Leira E C, Adams H P, Rosenthal G E, Torner J C
Department of Neurology, Carver College of Medicine, University of Iowa, Iowa City, Iowa 52242, USA.
Cerebrovasc Dis. 2008;26(6):573-7. doi: 10.1159/000165109. Epub 2008 Oct 23.
Emergency treatment of ischemic stroke should ideally be mechanism specific, but acute subtype diagnosis is problematic. Since different subtypes often are associated with specific patterns of neurological deficits, we hypothesize that scores on baseline NIH stroke scale (NIHSS) items may help emergently stratify patients by their probability of having a particular stroke subtype.

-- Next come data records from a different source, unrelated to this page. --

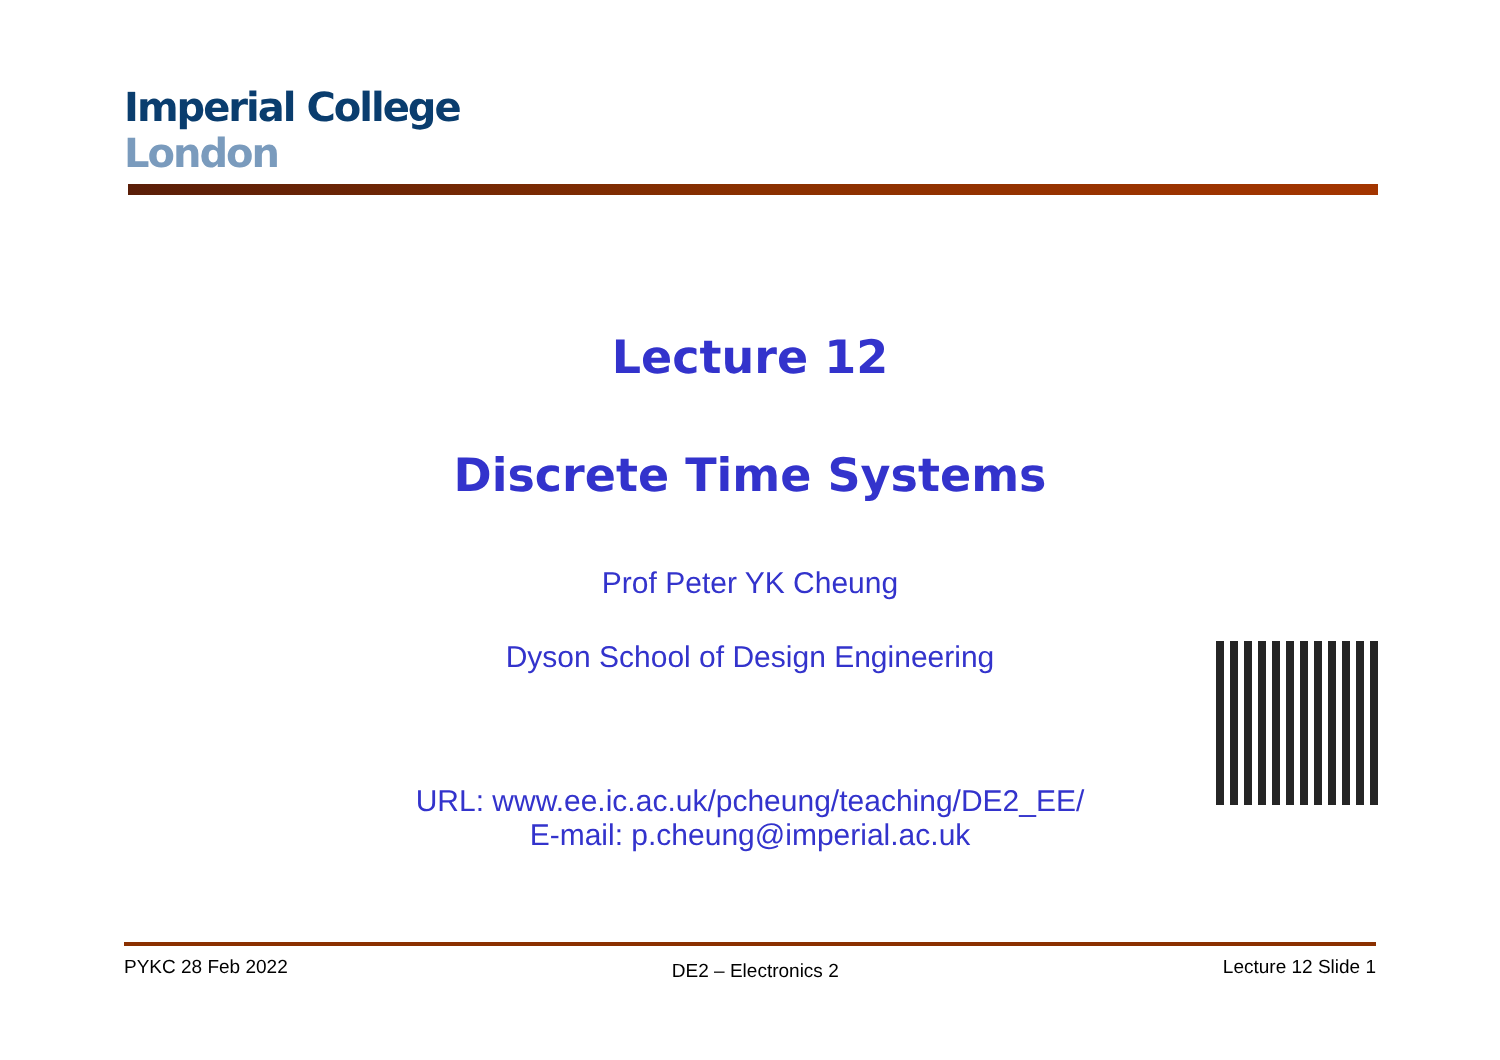Imperial College
London
Lecture 12
Discrete Time Systems
Prof Peter YK Cheung
Dyson School of Design Engineering
URL: www.ee.ic.ac.uk/pcheung/teaching/DE2_EE/
E-mail: p.cheung@imperial.ac.uk
PYKC 28 Feb 2022 DE2 – Electronics 2 Lecture 12 Slide 1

We performed multivariate polytomous logistic regression analyses on 1,281 patients enrolled in the Trial of ORG 10172 in Acute Stroke Treatment (TOAST). We tested the predictive value of individual items to the baseline NIHSS exam, and syndromic combinations of those items, in anticipating the TOAST stroke subtype at 3 months adjusting for atrial fibrillation. We then used the most significant NIHSS items to construct a predictive model.
The NIHSS items that discriminate between stroke subtypes are language, neglect, visual field and brachial predominance of weakness. Among patients without atrial fibrillation, a normal score for these 4 variables conveys a 46% chance of lacunar stroke, 12% of atherothrombotic stroke and 10% of cardioembolism. This pattern gradually reverses with increased numbers of abnormal responses. Those with abnormalities in all 4 items have a 0.1% chance of lacunar stroke, 50% of atherothrombotic stroke and 39% of cardioembolism.
Language, neglect, visual fields and brachial predominance of weakness in the baseline NIHSS help discriminate between subtypes, particularly between lacunar and nonlacunar strokes. Clinical trials testing interventions aimed to particular stroke mechanisms may use these NIHSS items to emergently stratify patients based on their probability of having a particular stroke subtype.
缺血性中风的理想紧急治疗应针对发病机制,但急性亚型诊断存在问题。由于不同亚型通常与特定的神经功能缺损模式相关,我们推测美国国立卫生研究院卒中量表(NIHSS)基线项目得分可能有助于根据患者发生特定中风亚型的概率对其进行紧急分层。
我们对1281例参与急性卒中治疗中ORG 10172试验(TOAST)的患者进行了多变量多分类逻辑回归分析。我们测试了各个项目对NIHSS基线检查的预测价值,以及这些项目的综合征组合在调整房颤因素后预测3个月时TOAST中风亚型的能力。然后,我们使用最具显著性的NIHSS项目构建了一个预测模型。
区分中风亚型的NIHSS项目包括语言、偏侧忽视、视野和上肢为主的无力。在无房颤的患者中,这4个变量得分正常提示腔隙性中风的概率为46%,动脉粥样硬化血栓形成性中风为12%,心源性栓塞为10%。随着异常反应数量的增加,这种模式逐渐逆转。这4项均异常的患者发生腔隙性中风的概率为0.1%,动脉粥样硬化血栓形成性中风为50%,心源性栓塞为39%。
基线NIHSS中的语言、偏侧忽视、视野和上肢为主的无力有助于区分亚型,尤其是腔隙性和非腔隙性中风之间。针对特定中风机制的干预措施的临床试验可使用这些NIHSS项目根据患者发生特定中风亚型的概率对其进行紧急分层。